On 03/04/2016 03:54 PM, Alan Modra wrote:
This is a fix for two testcases that show reload replacing pseudos
that don't get hard regs, with their equivalent mem initialization,
but failing to address the mem properly.  The short story is that ira
analysis creates reg equivalence info for use by reload, based on
register lifetimes that are invalidated by ira itself deleting dead
insns.

My first attempt to fix this problem was to just run
delete_trivially_dead_insns early in ira.  That's enough to cure the
testcase failures.  However, ira also deletes unreachable blocks (that
are only recognized as such after ira reg equivalence analysis), and
I figure it is possible that deleting those insns may similarly affect
register lifetimes.

So what this patch does is revalidate the reg equivalences after insns
have been deleted, recreating them as if insns had been deleted before
any analysis occurred.  The patch has been bootstrapped and regression
tested on powerpc64le-linux.  Do we go with this approach, or just run
simple delete_trivially_dead_insns early?  Or something else?

I've managed to reproduce this, and I think your analysis of the problem is correct. So the patch is probably ok from the point of you of "will it work". I can probably be convinced to approve it as-is, but I wonder if you'd be prepared to try something else first.

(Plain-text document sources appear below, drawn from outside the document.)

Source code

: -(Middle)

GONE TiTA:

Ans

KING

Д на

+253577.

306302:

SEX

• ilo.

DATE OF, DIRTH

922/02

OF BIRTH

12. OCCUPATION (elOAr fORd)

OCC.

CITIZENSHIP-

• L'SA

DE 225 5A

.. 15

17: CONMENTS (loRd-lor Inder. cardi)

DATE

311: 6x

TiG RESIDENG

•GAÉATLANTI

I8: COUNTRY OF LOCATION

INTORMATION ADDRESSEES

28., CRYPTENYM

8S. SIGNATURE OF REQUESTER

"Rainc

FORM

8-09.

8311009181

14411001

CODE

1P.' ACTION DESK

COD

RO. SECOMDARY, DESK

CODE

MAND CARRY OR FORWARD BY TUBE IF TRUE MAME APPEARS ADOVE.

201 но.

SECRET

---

This whole area in IRA is turning into spaghetti a little bit. I would prefer that we schedule a new small optimization pass beforehand (either as a real pass or just a function call) that does only the label-substituting trick from update_equiv_regs, then removes dead code as necessary. When we then get to IRA and setting up equiv regs, we should no longer get to a point where we need to reverify equivalences or update regstat.